SUPPLIED DATA:
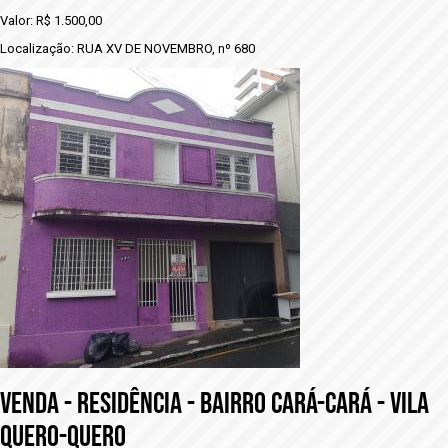
Valor: R$ 1.500,00
Localização: RUA XV DE NOVEMBRO, nº 680
VENDA - RESIDÊNCIA - BAIRRO CARÁ-CARÁ - VILA
QUERO-QUERO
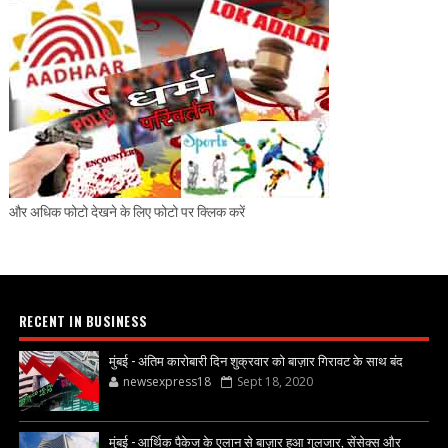
और अधिक फोटो देखने के लिए फोटो पर क्लिक करें
RECENT IN BUSINESS
मुंबई - अंतिम कारोबारी दिन शुक्रवार को बाज़ार गिरावट के साथ बंद
newsexpress18
Sept 18, 2020
मुंबई - आर्थिक पैकेज के एलान से बाज़ार हुआ गुलजार, सेंसेक्स और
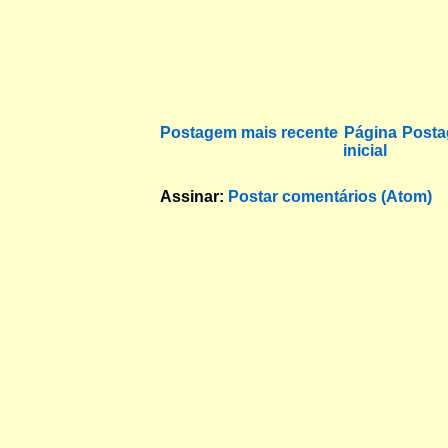
Postagem mais recente
Página
Posta
inicial
Assinar:
Postar comentários (Atom)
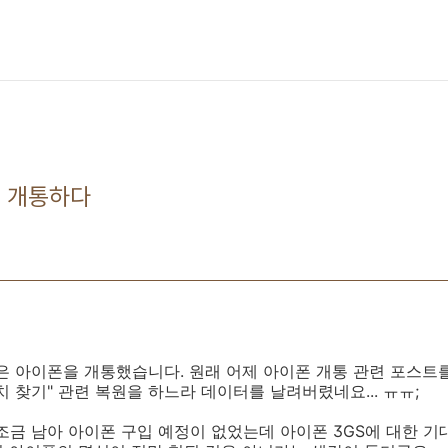
을 개통하다
은 아이폰을 개통했습니다. 원래 어제 아이폰 개통 관련 포스트
 찾기" 관련 복원을 하느라 데이터를 날려버렸네요... ㅠㅠ;
조금 남아 아이폰 구입 예정이 없었는데 아이폰 3GS에 대한 기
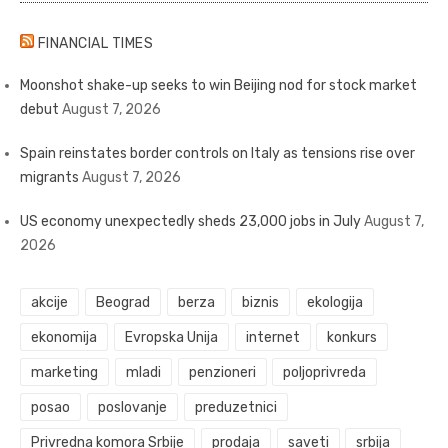
FINANCIAL TIMES
Moonshot shake-up seeks to win Beijing nod for stock market
debut
August 7, 2026
Spain reinstates border controls on Italy as tensions rise over
migrants
August 7, 2026
US economy unexpectedly sheds 23,000 jobs in July
August 7,
2026
akcije
Beograd
berza
biznis
ekologija
ekonomija
Evropska Unija
internet
konkurs
marketing
mladi
penzioneri
poljoprivreda
posao
poslovanje
preduzetnici
Privredna komora Srbije
prodaja
saveti
srbija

TASK DETAILS: Rewrite everything from the start of the lines down to the line that contains "QUERO-QUERO" as a JSON list of strings, one string per line, skipping any blank lines. Leave the pictures out of the answer.

EXERCISE OUTPUT:
[
  "Valor: R$ 1.500,00",
  "Localização: RUA XV DE NOVEMBRO, nº 680",
  "VENDA - RESIDÊNCIA - BAIRRO CARÁ-CARÁ - VILA",
  "QUERO-QUERO"
]